• WHAT YOU ARE ASKED TO DO: Transcribe every entry below word for word, but skip the pictures.

• DATA RECORDS:
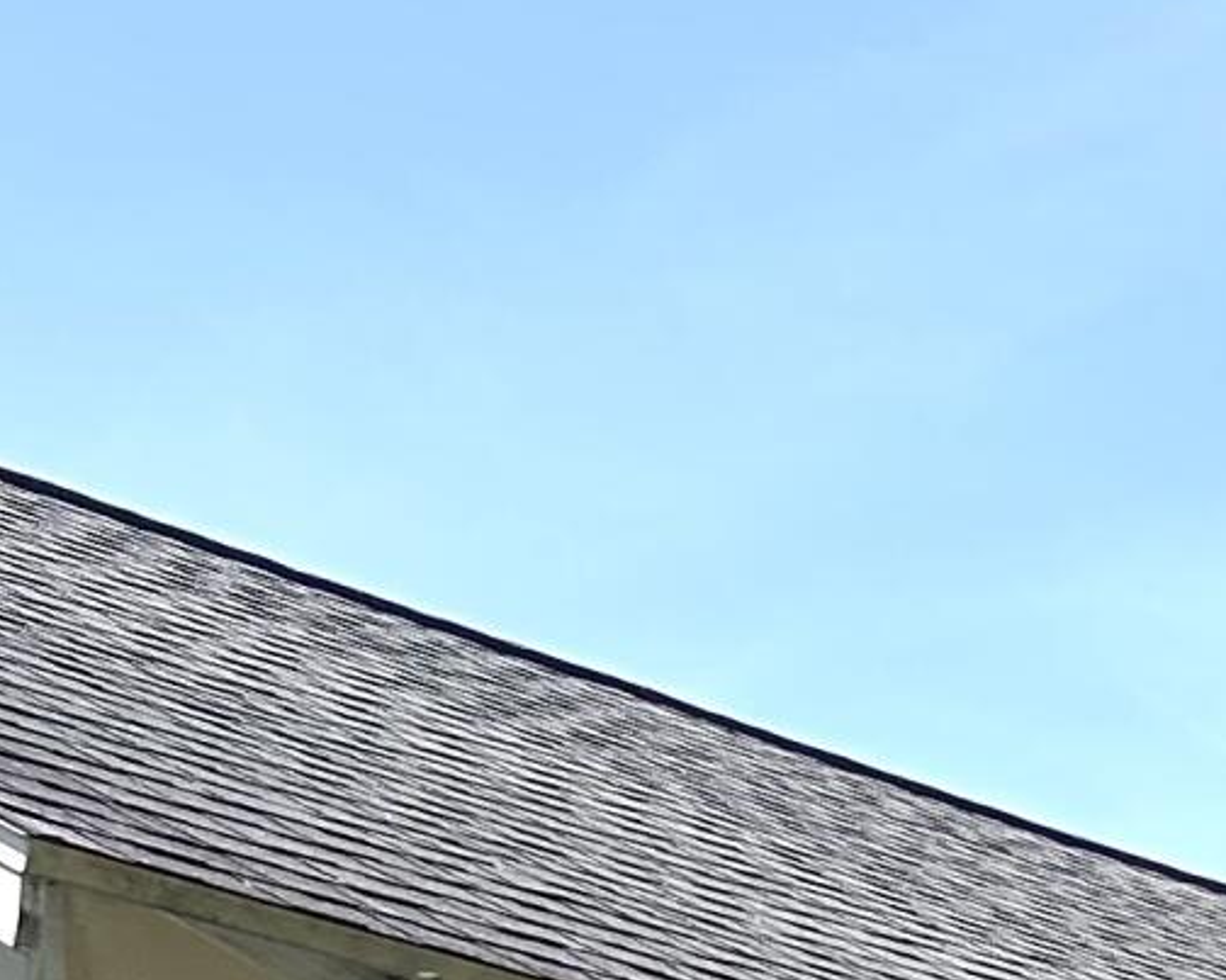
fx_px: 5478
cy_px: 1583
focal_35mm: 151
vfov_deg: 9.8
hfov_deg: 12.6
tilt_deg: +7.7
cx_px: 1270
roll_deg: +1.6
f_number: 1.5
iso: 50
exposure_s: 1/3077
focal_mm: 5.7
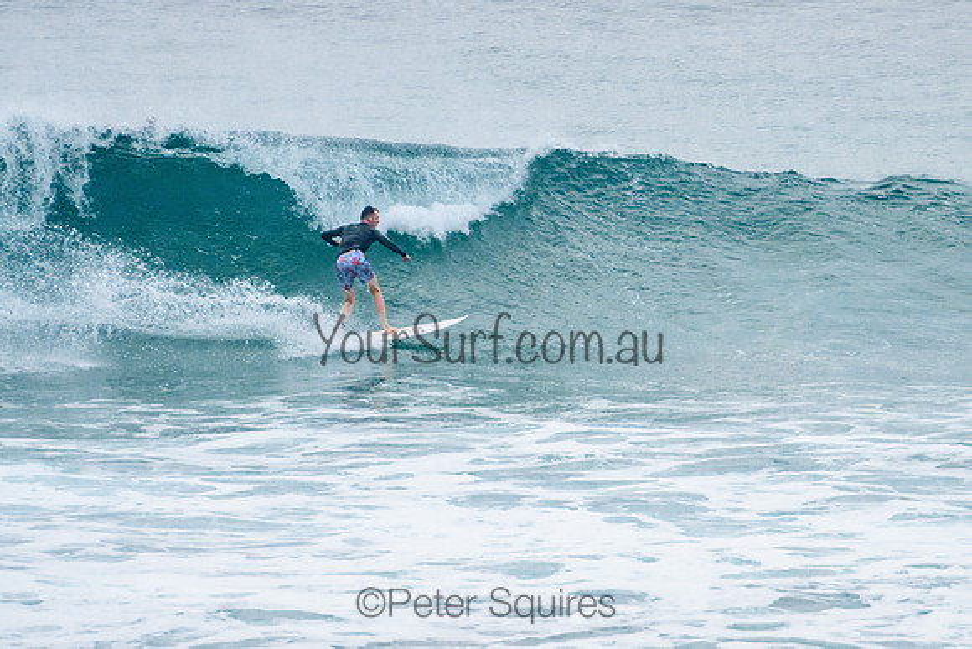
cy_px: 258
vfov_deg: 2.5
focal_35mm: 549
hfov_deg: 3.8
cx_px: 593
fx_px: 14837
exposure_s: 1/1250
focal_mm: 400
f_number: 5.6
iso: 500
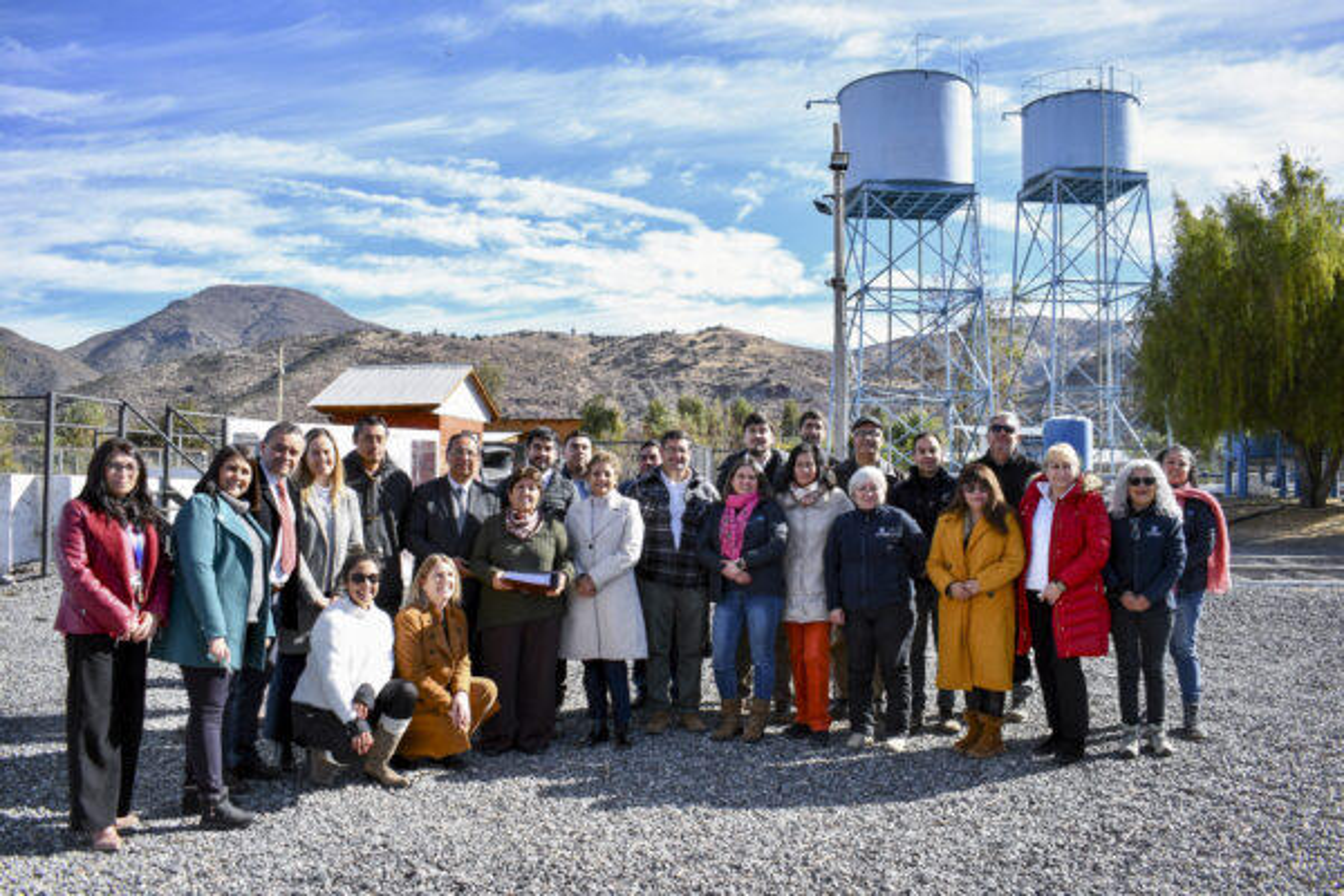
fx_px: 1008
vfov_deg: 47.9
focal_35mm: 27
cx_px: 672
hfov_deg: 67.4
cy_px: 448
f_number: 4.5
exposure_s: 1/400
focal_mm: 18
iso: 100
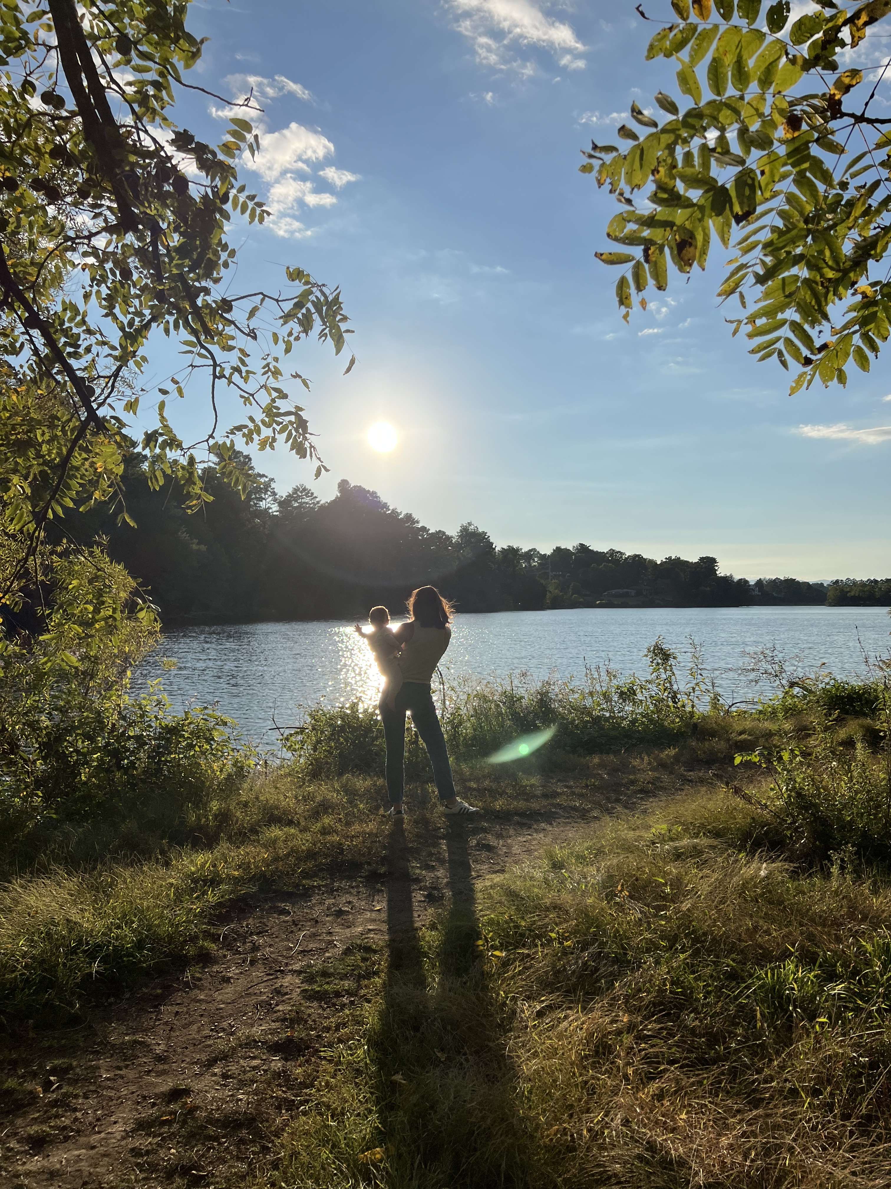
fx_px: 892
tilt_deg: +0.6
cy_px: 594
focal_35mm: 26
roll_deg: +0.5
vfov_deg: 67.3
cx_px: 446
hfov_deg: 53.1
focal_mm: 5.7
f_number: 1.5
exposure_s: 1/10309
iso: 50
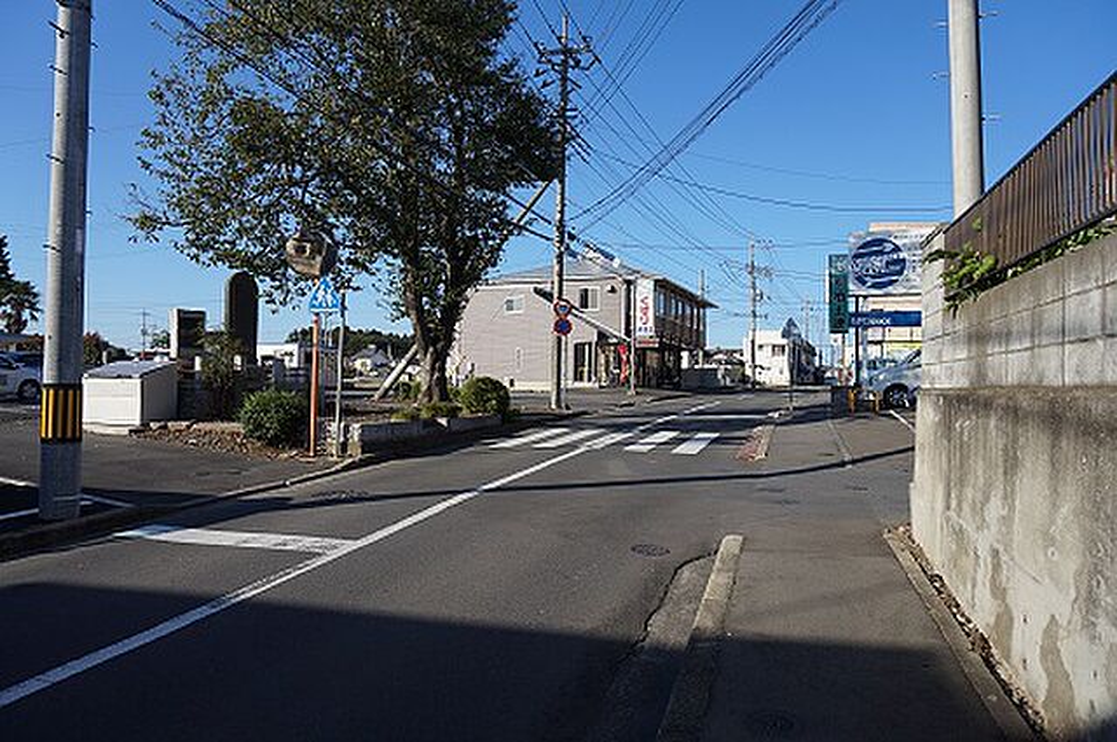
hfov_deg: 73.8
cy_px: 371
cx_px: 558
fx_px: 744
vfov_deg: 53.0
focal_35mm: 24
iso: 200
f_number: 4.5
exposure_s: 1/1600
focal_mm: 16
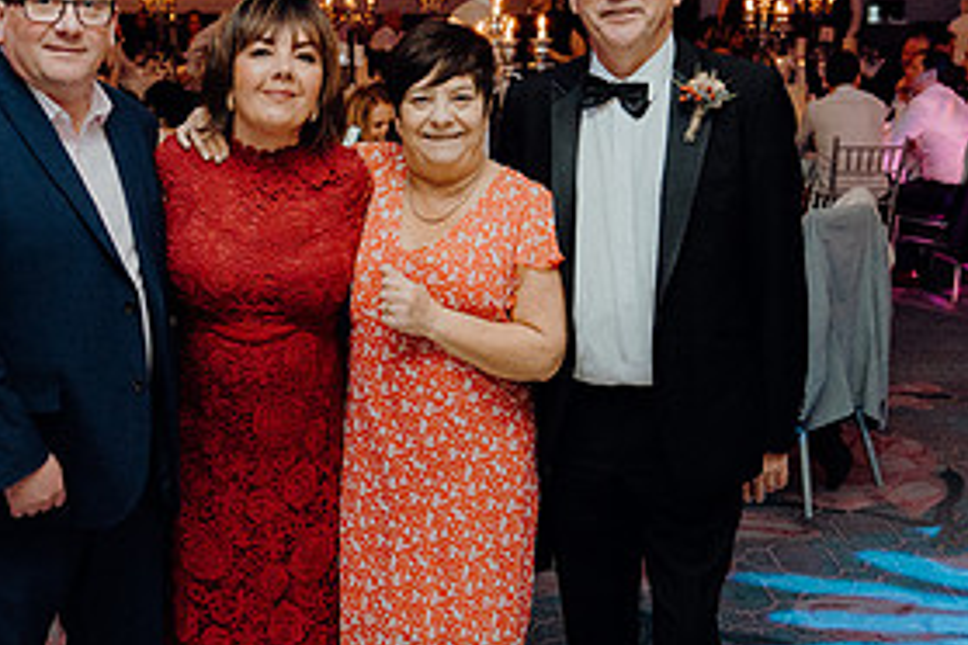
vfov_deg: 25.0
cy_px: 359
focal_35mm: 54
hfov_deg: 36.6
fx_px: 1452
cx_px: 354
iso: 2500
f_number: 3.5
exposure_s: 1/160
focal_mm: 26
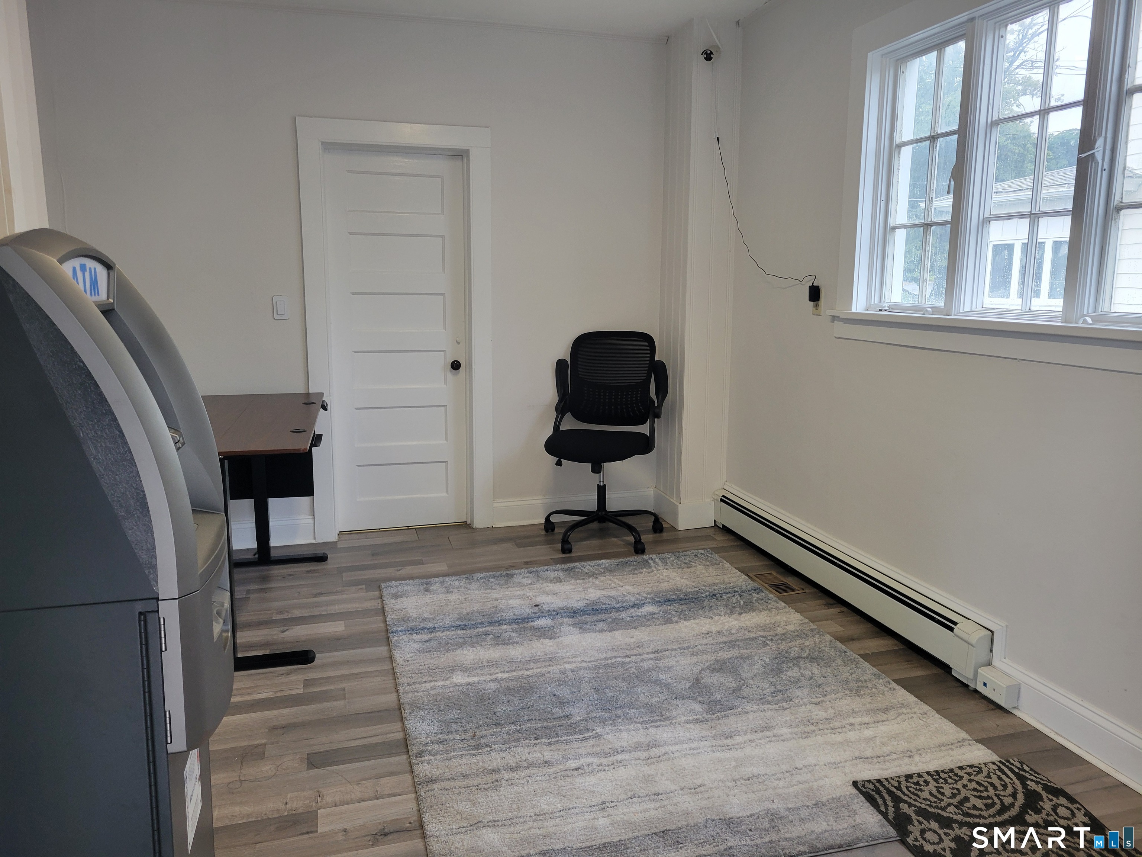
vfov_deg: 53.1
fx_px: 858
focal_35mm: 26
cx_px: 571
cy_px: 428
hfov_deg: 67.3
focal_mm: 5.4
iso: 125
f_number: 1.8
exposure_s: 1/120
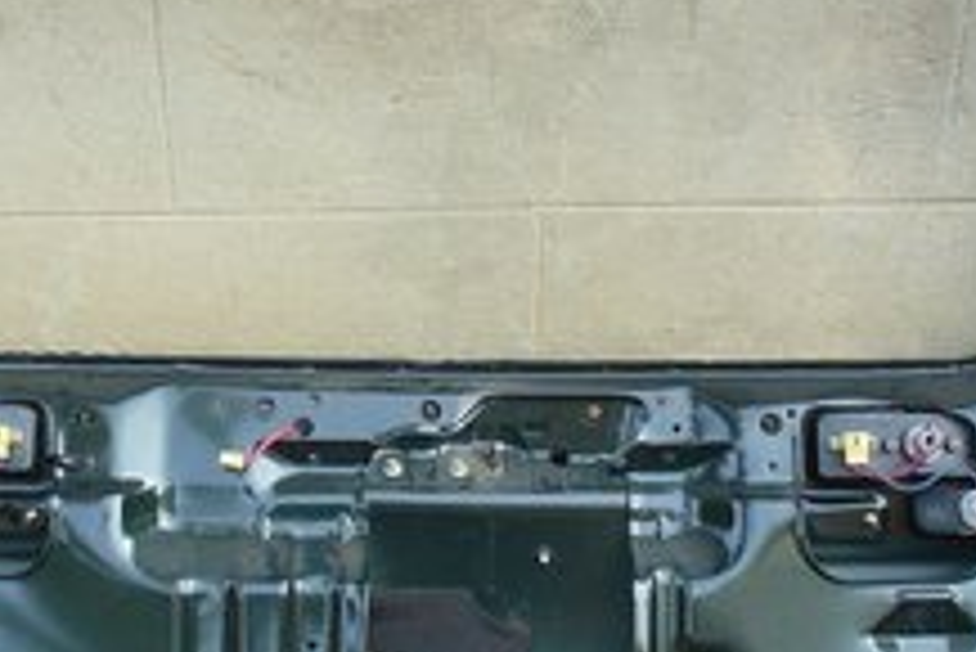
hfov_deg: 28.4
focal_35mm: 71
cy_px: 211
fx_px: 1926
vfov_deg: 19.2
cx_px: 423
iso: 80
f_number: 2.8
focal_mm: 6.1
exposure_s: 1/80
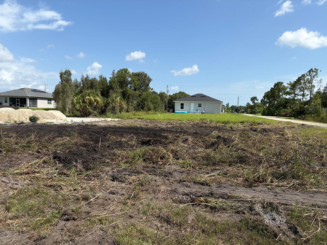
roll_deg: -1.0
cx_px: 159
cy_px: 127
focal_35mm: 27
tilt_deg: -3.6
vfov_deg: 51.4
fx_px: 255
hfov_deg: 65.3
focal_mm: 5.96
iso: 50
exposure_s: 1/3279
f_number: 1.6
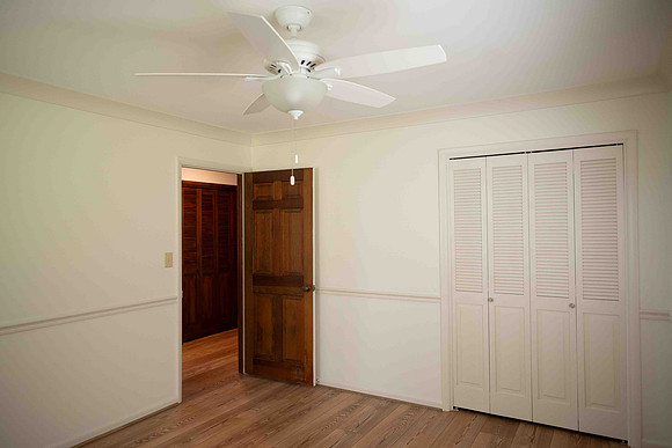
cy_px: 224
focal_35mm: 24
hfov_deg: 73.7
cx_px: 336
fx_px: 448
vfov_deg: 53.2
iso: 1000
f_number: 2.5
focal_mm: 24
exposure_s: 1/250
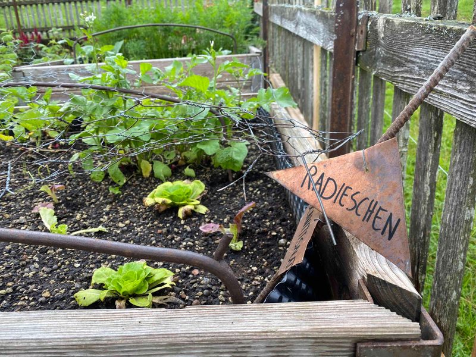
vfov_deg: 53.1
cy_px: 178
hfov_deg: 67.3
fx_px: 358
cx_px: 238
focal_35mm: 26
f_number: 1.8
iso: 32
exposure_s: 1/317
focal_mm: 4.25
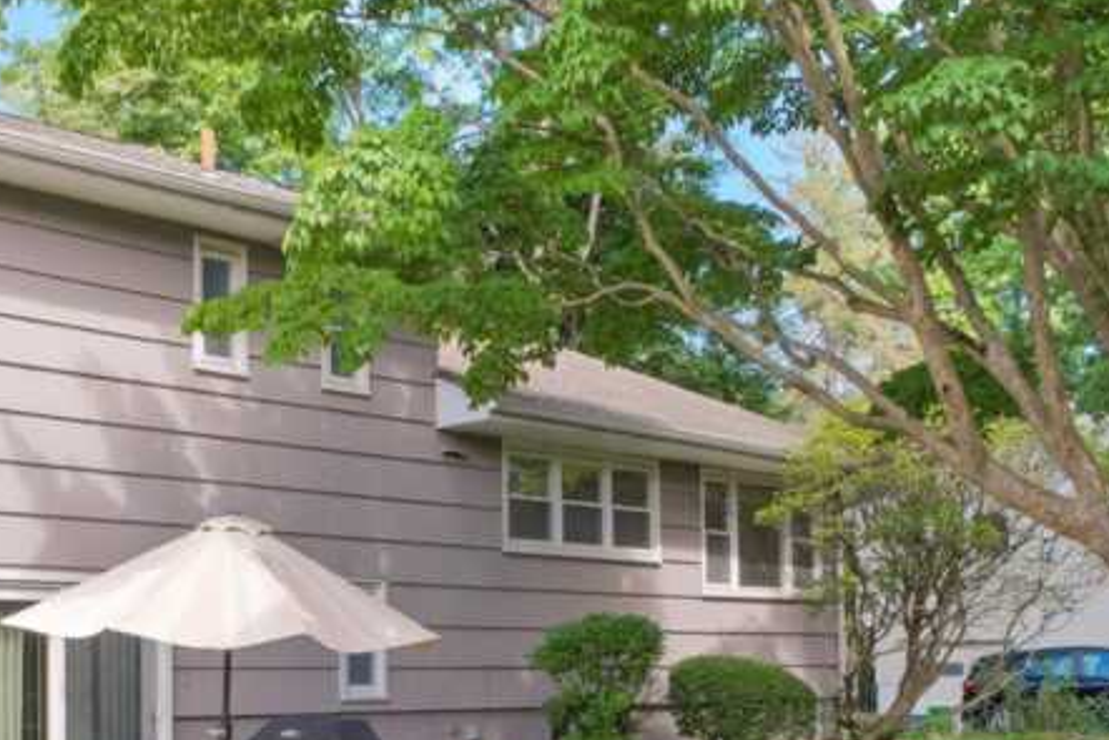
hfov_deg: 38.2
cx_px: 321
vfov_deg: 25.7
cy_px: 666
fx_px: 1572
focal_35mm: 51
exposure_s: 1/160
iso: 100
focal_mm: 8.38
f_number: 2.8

• RESPONSE BELOW:
fx_px: 5478
cy_px: 1583
focal_35mm: 151
vfov_deg: 9.8
hfov_deg: 12.6
tilt_deg: +7.7
cx_px: 1270
roll_deg: +1.6
f_number: 1.5
iso: 50
exposure_s: 1/3077
focal_mm: 5.7
cy_px: 258
vfov_deg: 2.5
focal_35mm: 549
hfov_deg: 3.8
cx_px: 593
fx_px: 14837
exposure_s: 1/1250
focal_mm: 400
f_number: 5.6
iso: 500
fx_px: 1008
vfov_deg: 47.9
focal_35mm: 27
cx_px: 672
hfov_deg: 67.4
cy_px: 448
f_number: 4.5
exposure_s: 1/400
focal_mm: 18
iso: 100
fx_px: 892
tilt_deg: +0.6
cy_px: 594
focal_35mm: 26
roll_deg: +0.5
vfov_deg: 67.3
cx_px: 446
hfov_deg: 53.1
focal_mm: 5.7
f_number: 1.5
exposure_s: 1/10309
iso: 50
hfov_deg: 73.8
cy_px: 371
cx_px: 558
fx_px: 744
vfov_deg: 53.0
focal_35mm: 24
iso: 200
f_number: 4.5
exposure_s: 1/1600
focal_mm: 16
vfov_deg: 25.0
cy_px: 359
focal_35mm: 54
hfov_deg: 36.6
fx_px: 1452
cx_px: 354
iso: 2500
f_number: 3.5
exposure_s: 1/160
focal_mm: 26
vfov_deg: 53.1
fx_px: 858
focal_35mm: 26
cx_px: 571
cy_px: 428
hfov_deg: 67.3
focal_mm: 5.4
iso: 125
f_number: 1.8
exposure_s: 1/120
hfov_deg: 28.4
focal_35mm: 71
cy_px: 211
fx_px: 1926
vfov_deg: 19.2
cx_px: 423
iso: 80
f_number: 2.8
focal_mm: 6.1
exposure_s: 1/80
roll_deg: -1.0
cx_px: 159
cy_px: 127
focal_35mm: 27
tilt_deg: -3.6
vfov_deg: 51.4
fx_px: 255
hfov_deg: 65.3
focal_mm: 5.96
iso: 50
exposure_s: 1/3279
f_number: 1.6
cy_px: 224
focal_35mm: 24
hfov_deg: 73.7
cx_px: 336
fx_px: 448
vfov_deg: 53.2
iso: 1000
f_number: 2.5
focal_mm: 24
exposure_s: 1/250
vfov_deg: 53.1
cy_px: 178
hfov_deg: 67.3
fx_px: 358
cx_px: 238
focal_35mm: 26
f_number: 1.8
iso: 32
exposure_s: 1/317
focal_mm: 4.25
hfov_deg: 38.2
cx_px: 321
vfov_deg: 25.7
cy_px: 666
fx_px: 1572
focal_35mm: 51
exposure_s: 1/160
iso: 100
focal_mm: 8.38
f_number: 2.8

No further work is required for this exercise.